[TASK TO CARRY OUT]
Transcribe every line of text in the listing below without changing anything, and leave the pictures out of your answer.

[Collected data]
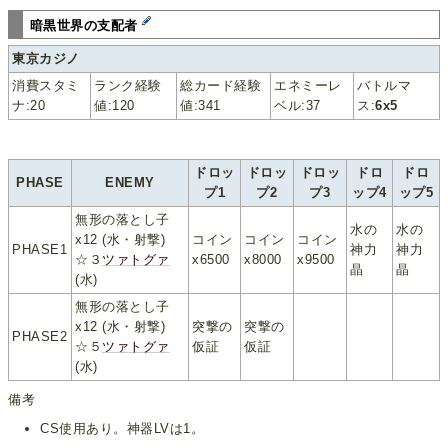
暗黒世界の支配者
東京カジノ
消費スタミ
ランク経験
総カード経験
エネミーレ
バトルマ
ナ:20
値:120
値:341
ベル:37
ス:
6x5
ドロッ
ドロッ
ドロッ
ドロ
ドロ
PHASE
ENEMY
プ1
プ2
プ3
ップ4
ップ5
無形の落とし子
水の
水の
x12 (水・射撃)
コイン
コイン
コイン
PHASE1
神力
神力
☆３
ツァトグァ
x6500
x8000
x9500
晶
晶
(水)
無形の落とし子
x12 (水・射撃)
突撃の
突撃の
PHASE2
☆５
ツァトグァ
仮証
仮証
(水)
備考
CS使用あり。神器LVは1。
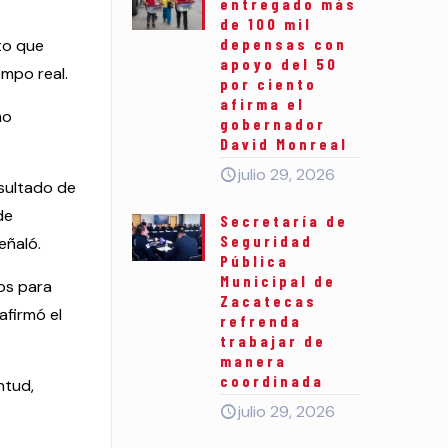
entregado más
de 100 mil
depensas con
to que
apoyo del 50
empo real.
por ciento
afirma el
mo
gobernador
David Monreal
julio 29, 2026
esultado de
de
Secretaría de
Seguridad
eñaló.
Pública
Municipal de
os para
Zacatecas
afirmó el
refrenda
trabajar de
manera
coordinada
ntud,
julio 29, 2026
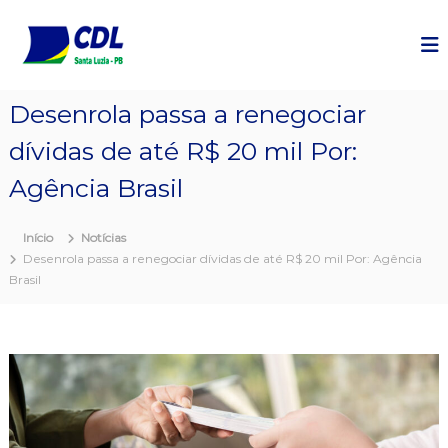
P
u
l
a
r
Desenrola passa a renegociar
p
a
dívidas de até R$ 20 mil Por:
r
a
Agência Brasil
o
c
Início
Notícias
o
Desenrola passa a renegociar dívidas de até R$ 20 mil Por: Agência
n
Brasil
t
e
ú
d
o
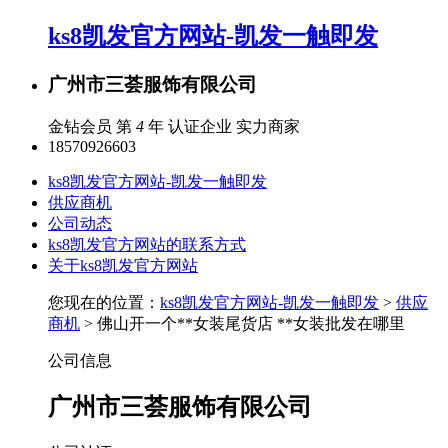
ks8凯发官方网站-凯发一触即发
广州市三荟服饰有限公司
金钻会员 第
4
年
认证企业
实力商家
18570926603
ks8凯发官方网站-凯发一触即发
供应商机
公司动态
ks8凯发官方网站的联系方式
关于ks8凯发官方网站
您现在的位置：
ks8凯发官方网站-凯发一触即发
>
供应
商机
> 佛山开一个**女装尾货店 **女装批发在哪里
公司信息
广州市三荟服饰有限公司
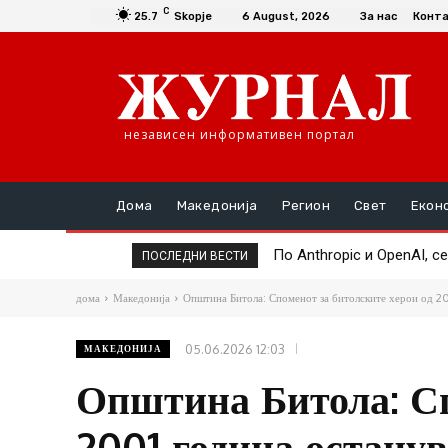
C
25.7
Skopje
6 August, 2026
За нас
Конт
независен информативен портал
Дома
Македонија
Регион
Свет
Екон
По Anthropic и OpenAI, сег
Google Assistant се гас
ПОСЛЕДНИ ВЕСТИ
дома
Македонија
Општина Битола: Споменот за битолските херои од 20
05.06.2026 12:03
МАКЕДОНИЈА
Општина Битола: Сп
2001 година останув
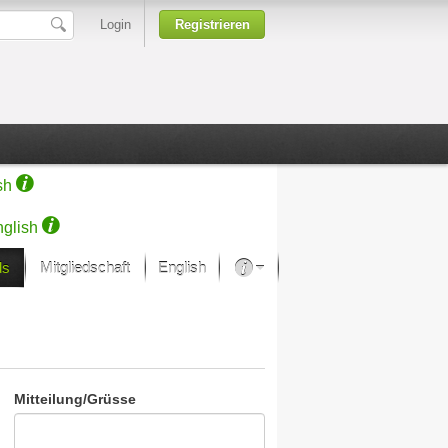
Login
Registrieren
sh
glish
ds
Mitgliedschaft
English
Über unsere Leidenschaft
rprojekt von Samsung
Kunsthäuser
Mitteilung/Grüsse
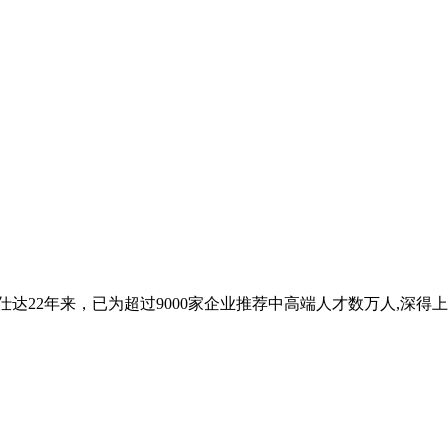
优仕达22年来，已为超过9000家企业推荐中高端人才数万人,深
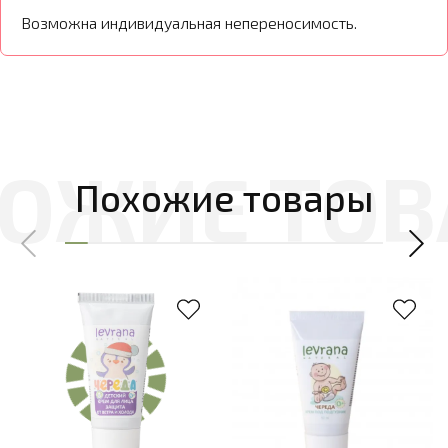
Возможна индивидуальная непереносимость.
Похожие товары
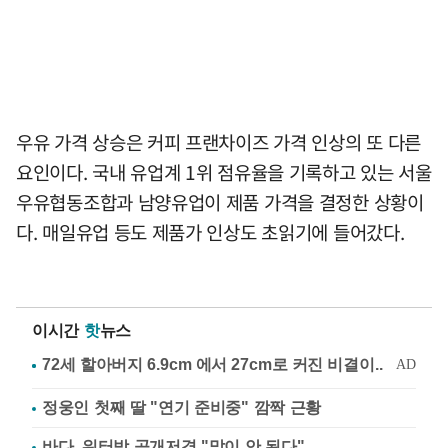
우유 가격 상승은 커피 프랜차이즈 가격 인상의 또 다른
요인이다. 국내 유업계 1위 점유율을 기록하고 있는 서울
우유협동조합과 남양유업이 제품 가격을 결정한 상황이
다. 매일유업 등도 제품가 인상도 초읽기에 들어갔다.
이시간
핫
뉴스
정웅인 첫째 딸 "연기 준비중" 깜짝 근황
바다, 워터밤 공개저격 "말이 안 된다"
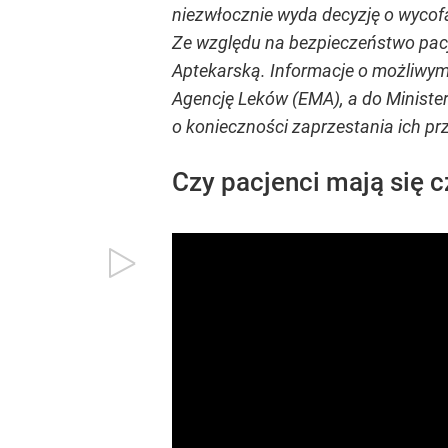
niezwłocznie wyda decyzję o wycofa
Ze względu na bezpieczeństwo pacj
Aptekarską. Informacje o możliwym
Agencję Leków (EMA), a do Ministe
o konieczności zaprzestania ich pr
Czy pacjenci mają się 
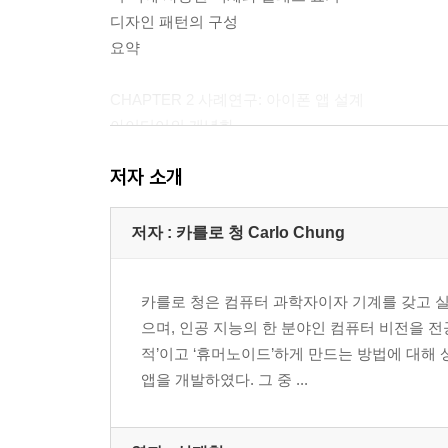
디자인 패턴의 구성
요약
CHAPTER 2 사례연구: 아이폰 앱 설계
아이디어의 개념화
룩앤필 설계
저자 소개
아키텍처 설계
사용했던 디자인 패턴들
요약
저자 : 카를로 청 Carlo Chung
PART II 객체 생성
카를로 청은 컴퓨터 과학자이자 기계를 갖고 
CHAPTER 3 프로토타입
으며, 인공 지능의 한 분야인 컴퓨터 비전을 전
프로토타입 패턴이란?
적’이고 ‘휴머노이드’하게 만드는 방법에 대해
프로토타입 패턴은 언제 사용하면 좋을까?
앱을 개발하였다. 그 중 ...
얕은 복사 vs. 깊은 복사
코코아 터치 프레임워크의 객체 복사 사용하기
Mark 복합 객체의 복사 메서드 구현하기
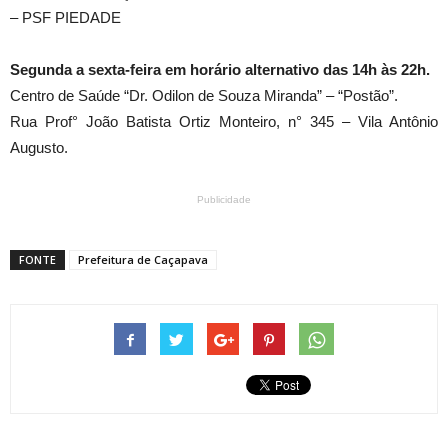
– PSF PIEDADE
Segunda a sexta-feira em horário alternativo das 14h às 22h.
Centro de Saúde “Dr. Odilon de Souza Miranda” – “Postão”.
Rua Prof° João Batista Ortiz Monteiro, n° 345 – Vila Antônio
Augusto.
Publicidade
FONTE
Prefeitura de Caçapava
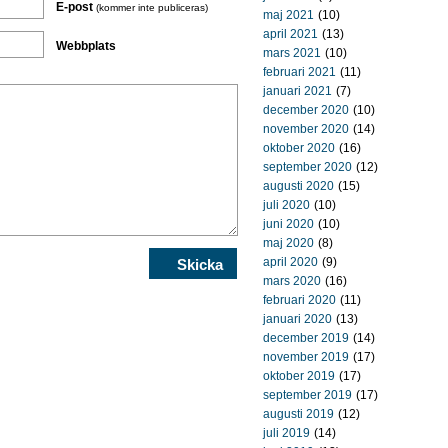
E-post
(kommer inte publiceras)
maj 2021
(10)
april 2021
(13)
Webbplats
mars 2021
(10)
februari 2021
(11)
januari 2021
(7)
december 2020
(10)
november 2020
(14)
oktober 2020
(16)
september 2020
(12)
augusti 2020
(15)
juli 2020
(10)
juni 2020
(10)
maj 2020
(8)
april 2020
(9)
mars 2020
(16)
februari 2020
(11)
januari 2020
(13)
december 2019
(14)
november 2019
(17)
oktober 2019
(17)
september 2019
(17)
augusti 2019
(12)
juli 2019
(14)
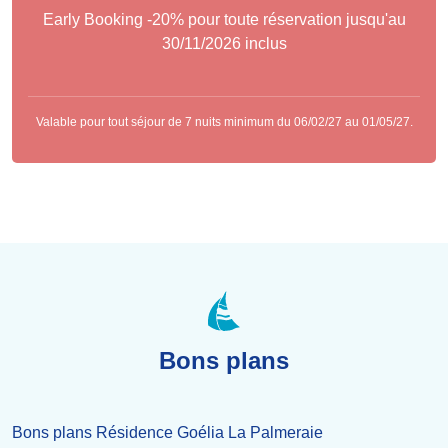
Early Booking -20% pour toute réservation jusqu'au
30/11/2026 inclus
Valable pour tout séjour de 7 nuits minimum du 06/02/27 au 01/05/27.
Bons plans
Bons plans Résidence Goélia La Palmeraie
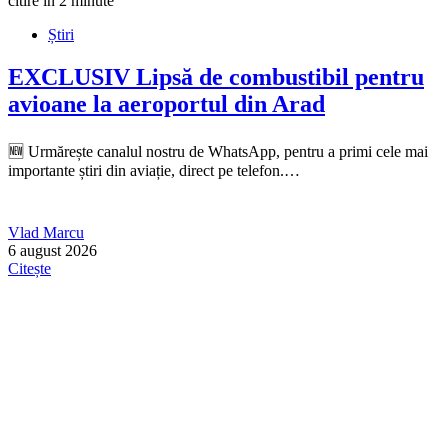
citire în 2 minute
Știri
EXCLUSIV
Lipsă de combustibil pentru
avioane la aeroportul din Arad
🆕 Urmărește canalul nostru de WhatsApp, pentru a primi cele mai
importante știri din aviație, direct pe telefon.…
Vlad Marcu
6 august 2026
Citește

[EXERCISE ANSWER]
暗黒世界の支配者
東京カジノ
消費スタミ
ランク経験
総カード経験
エネミーレ
バトルマ
ナ:20
値:120
値:341
ベル:37
ス:
6x5
ドロッ
ドロッ
ドロッ
ドロ
ドロ
PHASE
ENEMY
プ1
プ2
プ3
ップ4
ップ5
無形の落とし子
水の
水の
x12 (水・射撃)
コイン
コイン
コイン
PHASE1
神力
神力
☆３
ツァトグァ
x6500
x8000
x9500
晶
晶
(水)
無形の落とし子
x12 (水・射撃)
突撃の
突撃の
PHASE2
☆５
ツァトグァ
仮証
仮証
(水)
備考
CS使用あり。神器LVは1。
entregado más
de 100 mil
depensas con
to que
apoyo del 50
empo real.
por ciento
afirma el
mo
gobernador
David Monreal
julio 29, 2026
esultado de
de
Secretaría de
Seguridad
eñaló.
Pública
Municipal de
os para
Zacatecas
afirmó el
refrenda
trabajar de
manera
coordinada
ntud,
julio 29, 2026
P
u
l
a
r
Desenrola passa a renegociar
p
a
dívidas de até R$ 20 mil Por:
r
a
Agência Brasil
o
c
Início
Notícias
o
Desenrola passa a renegociar dívidas de até R$ 20 mil Por: Agência
n
Brasil
t
e
ú
d
o
ks8凯发官方网站-凯发一触即发
广州市三荟服饰有限公司
金钻会员 第
4
年
认证企业
实力商家
18570926603
ks8凯发官方网站-凯发一触即发
供应商机
公司动态
ks8凯发官方网站的联系方式
关于ks8凯发官方网站
您现在的位置：
ks8凯发官方网站-凯发一触即发
>
供应
商机
> 佛山开一个**女装尾货店 **女装批发在哪里
公司信息
广州市三荟服饰有限公司
C
25.7
Skopje
6 August, 2026
За нас
Конт
независен информативен портал
Дома
Македонија
Регион
Свет
Екон
По Anthropic и OpenAI, сег
Google Assistant се гас
ПОСЛЕДНИ ВЕСТИ
дома
Македонија
Општина Битола: Споменот за битолските херои од 20
05.06.2026 12:03
МАКЕДОНИЈА
Општина Битола: Сп
2001 година останув
Login
Registrieren
sh
glish
ds
Mitgliedschaft
English
Über unsere Leidenschaft
rprojekt von Samsung
Kunsthäuser
Mitteilung/Grüsse
优仕达22年来，已为超过9000家企业推荐中高端人才数万人,深
Возможна индивидуальная непереносимость.
Похожие товары
우유 가격 상승은 커피 프랜차이즈 가격 인상의 또 다른
요인이다. 국내 유업계 1위 점유율을 기록하고 있는 서울
우유협동조합과 남양유업이 제품 가격을 결정한 상황이
다. 매일유업 등도 제품가 인상도 초읽기에 들어갔다.
이시간
핫
뉴스
정웅인 첫째 딸 "연기 준비중" 깜짝 근황
바다, 워터밤 공개저격 "말이 안 된다"
niezwłocznie wyda decyzję o wycofa
Ze względu na bezpieczeństwo pacj
Aptekarską. Informacje o możliwym
Agencję Leków (EMA), a do Ministe
o konieczności zaprzestania ich pr
Czy pacjenci mają się 
디자인 패턴의 구성
요약
CHAPTER 2 사례연구: 아이폰 앱 설계
아이디어의 개념화
룩앤필 설계
저자 소개
아키텍처 설계
사용했던 디자인 패턴들
요약
저자 : 카를로 청 Carlo Chung
PART II 객체 생성
카를로 청은 컴퓨터 과학자이자 기계를 갖고 
CHAPTER 3 프로토타입
으며, 인공 지능의 한 분야인 컴퓨터 비전을 전
프로토타입 패턴이란?
적’이고 ‘휴머노이드’하게 만드는 방법에 대해
프로토타입 패턴은 언제 사용하면 좋을까?
앱을 개발하였다. 그 중 ...
얕은 복사 vs. 깊은 복사
코코아 터치 프레임워크의 객체 복사 사용하기
Mark 복합 객체의 복사 메서드 구현하기
– PSF PIEDADE
Segunda a sexta-feira em horário alternativo das 14h às 22h.
Centro de Saúde “Dr. Odilon de Souza Miranda” – “Postão”.
Rua Prof° João Batista Ortiz Monteiro, n° 345 – Vila Antônio
Augusto.
Publicidade
FONTE
Prefeitura de Caçapava
E-post
(kommer inte publiceras)
maj 2021
(10)
april 2021
(13)
Webbplats
mars 2021
(10)
februari 2021
(11)
januari 2021
(7)
december 2020
(10)
november 2020
(14)
oktober 2020
(16)
september 2020
(12)
augusti 2020
(15)
juli 2020
(10)
juni 2020
(10)
maj 2020
(8)
april 2020
(9)
mars 2020
(16)
februari 2020
(11)
januari 2020
(13)
december 2019
(14)
november 2019
(17)
oktober 2019
(17)
september 2019
(17)
augusti 2019
(12)
juli 2019
(14)
Early Booking -20% pour toute réservation jusqu'au
30/11/2026 inclus
Valable pour tout séjour de 7 nuits minimum du 06/02/27 au 01/05/27.
Bons plans
Bons plans Résidence Goélia La Palmeraie
citire în 2 minute
Știri
EXCLUSIV
Lipsă de combustibil pentru
avioane la aeroportul din Arad
🆕 Urmărește canalul nostru de WhatsApp, pentru a primi cele mai
importante știri din aviație, direct pe telefon.…
Vlad Marcu
6 august 2026
Citește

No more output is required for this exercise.